* **TASK OBJECTIVE**
Print nothing except the lines of the listing below from the line with "Here's where DevBox" to the line with "### Pattern 2: Database Integration", each exactly as written, both ends included.

- - - -

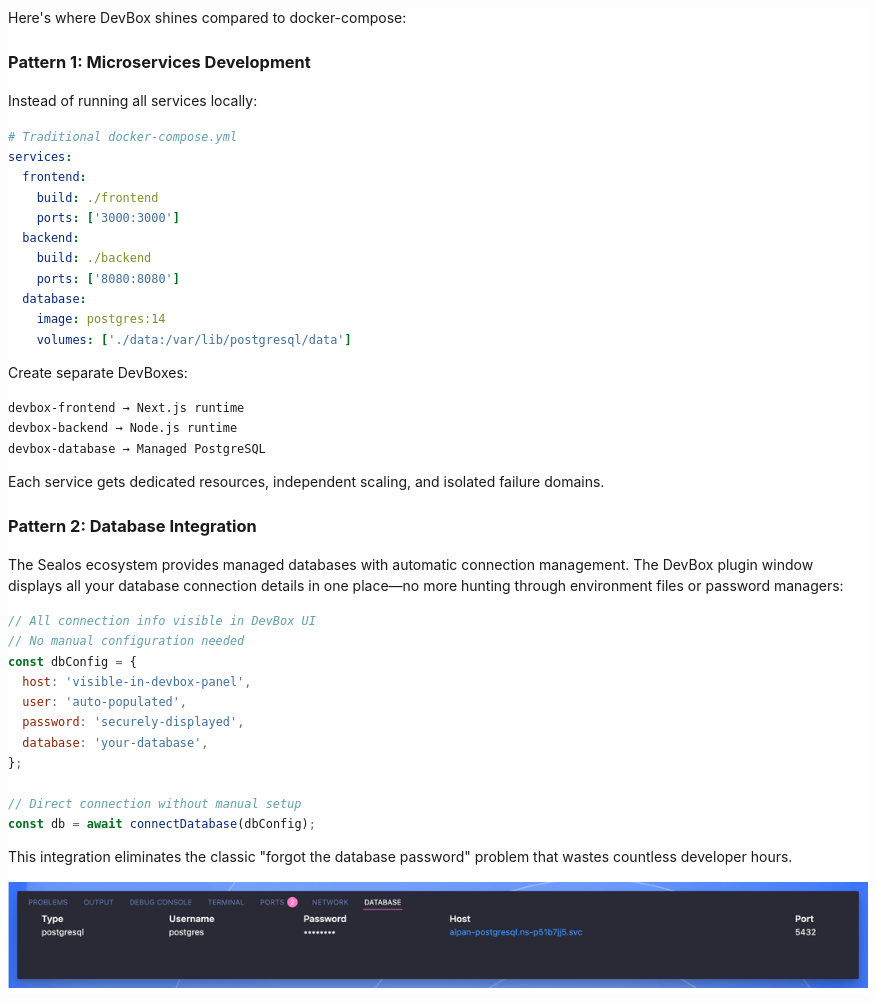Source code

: Here's where DevBox shines compared to docker-compose:

### Pattern 1: Microservices Development

Instead of running all services locally:

```yaml
# Traditional docker-compose.yml
services:
  frontend:
    build: ./frontend
    ports: ['3000:3000']
  backend:
    build: ./backend
    ports: ['8080:8080']
  database:
    image: postgres:14
    volumes: ['./data:/var/lib/postgresql/data']
```

Create separate DevBoxes:

```bash
devbox-frontend → Next.js runtime
devbox-backend → Node.js runtime
devbox-database → Managed PostgreSQL
```

Each service gets dedicated resources, independent scaling, and isolated failure domains.

### Pattern 2: Database Integration

The Sealos ecosystem provides managed databases with automatic connection management. The DevBox plugin window displays all your database connection details in one place—no more hunting through environment files or password managers:

```javascript
// All connection info visible in DevBox UI
// No manual configuration needed
const dbConfig = {
  host: 'visible-in-devbox-panel',
  user: 'auto-populated',
  password: 'securely-displayed',
  database: 'your-database',
};

// Direct connection without manual setup
const db = await connectDatabase(dbConfig);
```

This integration eliminates the classic "forgot the database password" problem that wastes countless developer hours.

![Database connection details displayed in VS Code](./images/sealos-devbox-database-credentials.png)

- - - -

* **TASK ANSWER**
: Here's where DevBox shines compared to docker-compose:

### Pattern 1: Microservices Development

Instead of running all services locally:

```yaml
# Traditional docker-compose.yml
services:
  frontend:
    build: ./frontend
    ports: ['3000:3000']
  backend:
    build: ./backend
    ports: ['8080:8080']
  database:
    image: postgres:14
    volumes: ['./data:/var/lib/postgresql/data']
```

Create separate DevBoxes:

```bash
devbox-frontend → Next.js runtime
devbox-backend → Node.js runtime
devbox-database → Managed PostgreSQL
```

Each service gets dedicated resources, independent scaling, and isolated failure domains.

### Pattern 2: Database Integration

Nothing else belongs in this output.